**WHAT IS EXPECTED:** Your task is to return exactly the lines that run from the one containing "Карта сайта" through the end of the listing below, without any pictures.

**INFORMATION GIVEN:**
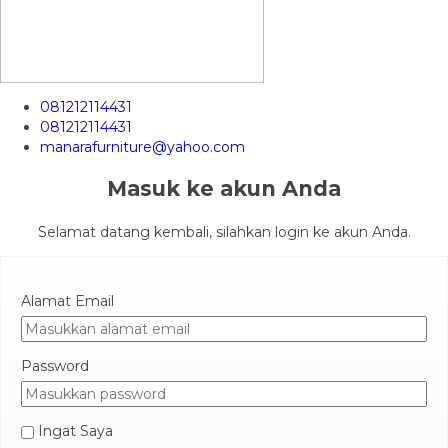
081212114431
081212114431
manarafurniture@yahoo.com
Masuk ke akun Anda
Selamat datang kembali, silahkan login ke akun Anda.
Alamat Email
Password
Ingat Saya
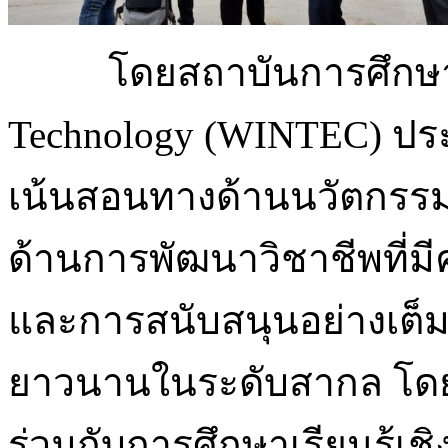
โดยสถาบันการศึกษา W
Technology (WINTEC) ประเ
เน้นสอนทางด้านนวัตกรรมร
ด้านการพัฒนาวิชาชีพที่ม
และการสนับสนุนอย่างเต็ม
ยาวนานในระดับสากล โดย
ร่วมกับการศึกษาเรียนรู้เ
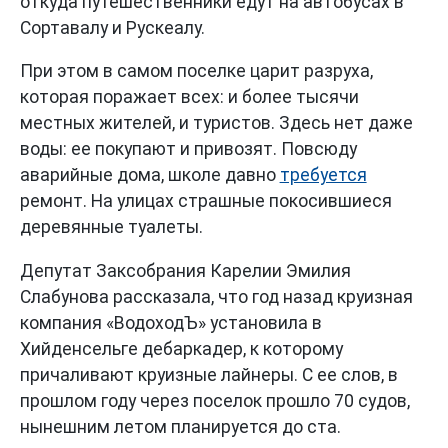
откуда путешественники едут на автобусах в
Сортавалу и Рускеалу.
При этом в самом поселке царит разруха,
которая поражает всех: и более тысячи
местных жителей, и туристов. Здесь нет даже
воды: ее покупают и привозят. Повсюду
аварийные дома, школе давно
требуется
ремонт. На улицах страшные покосившиеся
деревянные туалеты.
Депутат Заксобрания Карелии Эмилия
Слабунова рассказала, что год назад круизная
компания «ВодоходЪ» установила в
Хийденсельге дебаркадер, к которому
причаливают круизные лайнеры. С ее слов, в
прошлом году через поселок прошло 70 судов,
нынешним летом планируется до ста.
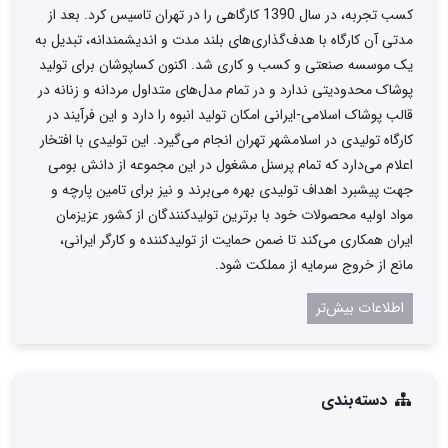
کسب تجربه، در سال 1390 کارگاهی را در تهران تاسیس کرد. بعد از
مدتی آن کارگاه با هدف‌گذاری‌های بلند مدت و اندیشمندانه، تبدیل به
یک موسسه صنعتی و کسب و کاری شد. اکنون کساپوشان برای تولید
پوشاک محدودیتی ندارد و در تمام مدل‌های متداول مردانه و زنانه در
قالب پوشاک اسلامی-ایرانی امکان تولید انبوه را دارد و این فرآیند در
کارگاه تولیدی در اسلامشهر تهران انجام می‌گیرد. این تولیدی با افتخار
اعلام می‌دارد که تمام پرسنل مشغول در این مجموعه از دانش بومی
جهت پیشبرد اهداف تولیدی بهره می‌برند و نیز برای تامین پارچه و
مواد اولیه محصولات خود با برترین تولیدکنندگان از کشور عزیزمان
ایران همکاری می‌کند تا ضمن حمایت از تولیدکننده و کارگر ایرانی،
مانع از خروج سرمایه از مملکت شود.
اطلاعات بیش‌تر
دسته‌بندی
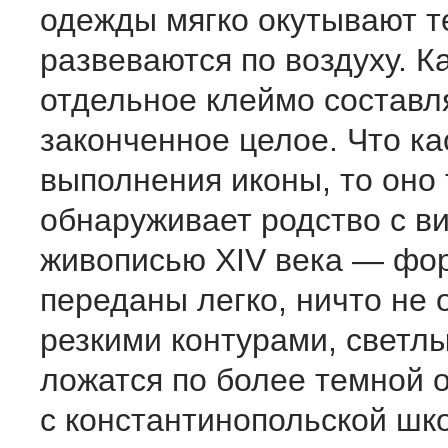
одежды мягко окутывают т
развеваются по воздуху. К
отдельное клеймо составл
законченное целое. Что ка
выполнения иконы, то оно
обнаруживает родство с в
живописью XIV века — фо
переданы легко, ничто не
резкими контурами, светл
ложатся по более темной 
с константинопольской шк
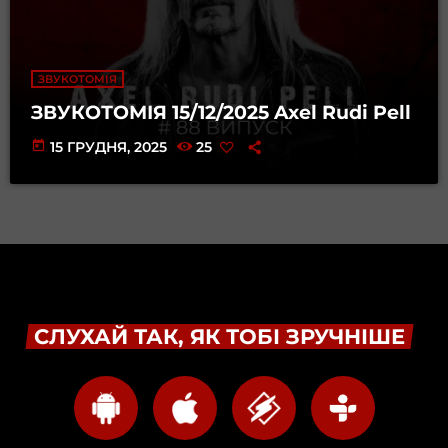
ЗВУКОТОМІЯ
ЗВУКОТОМІЯ 15/12/2025 Axel Rudi Pell
today
15 ГРУДНЯ, 2025
25
СЛУХАЙ ТАК, ЯК ТОБІ ЗРУЧНІШЕ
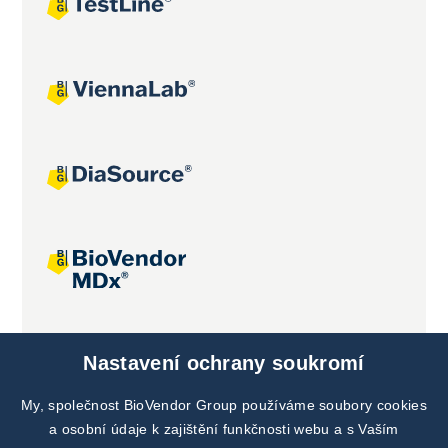
Společné projekty
Nastavení ochrany soukromí
My, společnost BioVendor Group používáme soubory cookies
a osobní údaje k zajištění funkčnosti webu a s Vaším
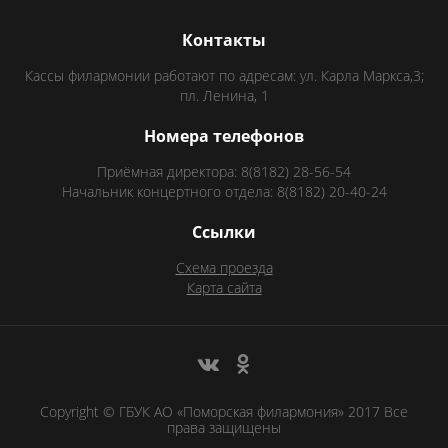
Контакты
Кассы филармонии работают по адресам: ул. Карла Маркса,3;
пл. Ленина, 1
Номера телефонов
Приёмная директора: 8(8182) 28-56-54
Начальник концертного отдела: 8(8182) 20-40-24
Ссылки
Схема проезда
Карта сайта
Copyright © ГБУК АО «Поморская филармония» 2017 Все
права защищены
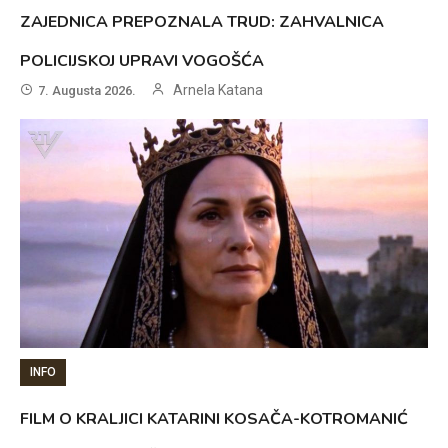
ZAJEDNICA PREPOZNALA TRUD: ZAHVALNICA
POLICIJSKOJ UPRAVI VOGOŠĆA
Arnela Katana
7. Augusta 2026.
INFO
FILM O KRALJICI KATARINI KOSAČA-KOTROMANIĆ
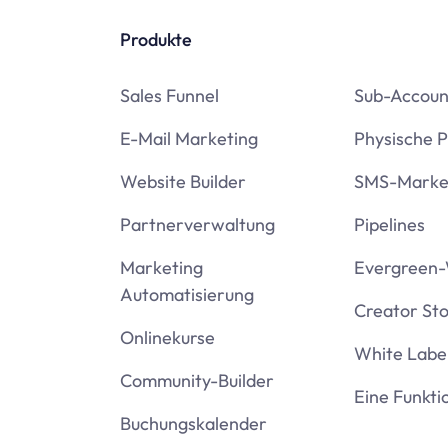
Produkte
Sales Funnel
Sub-Accoun
E-Mail Marketing
Physische 
Website Builder
SMS-Marke
Partnerverwaltung
Pipelines
Marketing
Evergreen-
Automatisierung
Creator St
Onlinekurse
White Labe
Community-Builder
Eine Funkti
Buchungskalender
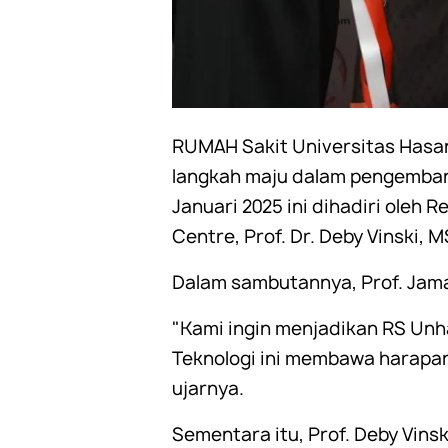
RUMAH Sakit Universitas Hasan
langkah maju dalam pengembang
Januari 2025 ini dihadiri oleh 
Centre, Prof. Dr. Deby Vinski, M
Dalam sambutannya, Prof. Jama
"Kami ingin menjadikan RS Unha
Teknologi ini membawa harapan
ujarnya.
Sementara itu, Prof. Deby Vin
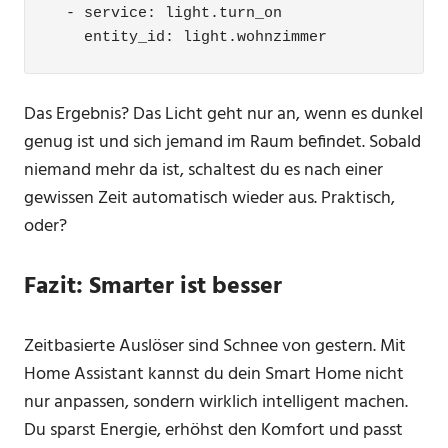
  - service: light.turn_on

    entity_id: light.wohnzimmer
Das Ergebnis? Das Licht geht nur an, wenn es dunkel
genug ist und sich jemand im Raum befindet. Sobald
niemand mehr da ist, schaltest du es nach einer
gewissen Zeit automatisch wieder aus. Praktisch,
oder?
Fazit: Smarter ist besser
Zeitbasierte Auslöser sind Schnee von gestern. Mit
Home Assistant kannst du dein Smart Home nicht
nur anpassen, sondern wirklich intelligent machen.
Du sparst Energie, erhöhst den Komfort und passt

**RESPONSE FOR THIS EXERCISE:**
Карта сайта
Copyright © ГБУК АО «Поморская филармония» 2017 Все
права защищены
ZAJEDNICA PREPOZNALA TRUD: ZAHVALNICA
POLICIJSKOJ UPRAVI VOGOŠĆA
Arnela Katana
7. Augusta 2026.
INFO
FILM O KRALJICI KATARINI KOSAČA-KOTROMANIĆ
Produkte
Sales Funnel
Sub-Accoun
E-Mail Marketing
Physische 
Website Builder
SMS-Marke
Partnerverwaltung
Pipelines
Marketing
Evergreen-
Automatisierung
Creator St
Onlinekurse
White Labe
Community-Builder
Eine Funkti
Buchungskalender
RUMAH Sakit Universitas Hasan
langkah maju dalam pengembang
Januari 2025 ini dihadiri oleh 
Centre, Prof. Dr. Deby Vinski, M
Dalam sambutannya, Prof. Jama
"Kami ingin menjadikan RS Unha
Teknologi ini membawa harapan
ujarnya.
Sementara itu, Prof. Deby Vin
  - service: light.turn_on

    entity_id: light.wohnzimmer
Das Ergebnis? Das Licht geht nur an, wenn es dunkel
genug ist und sich jemand im Raum befindet. Sobald
niemand mehr da ist, schaltest du es nach einer
gewissen Zeit automatisch wieder aus. Praktisch,
oder?
Fazit: Smarter ist besser
Zeitbasierte Auslöser sind Schnee von gestern. Mit
Home Assistant kannst du dein Smart Home nicht
nur anpassen, sondern wirklich intelligent machen.
Du sparst Energie, erhöhst den Komfort und passt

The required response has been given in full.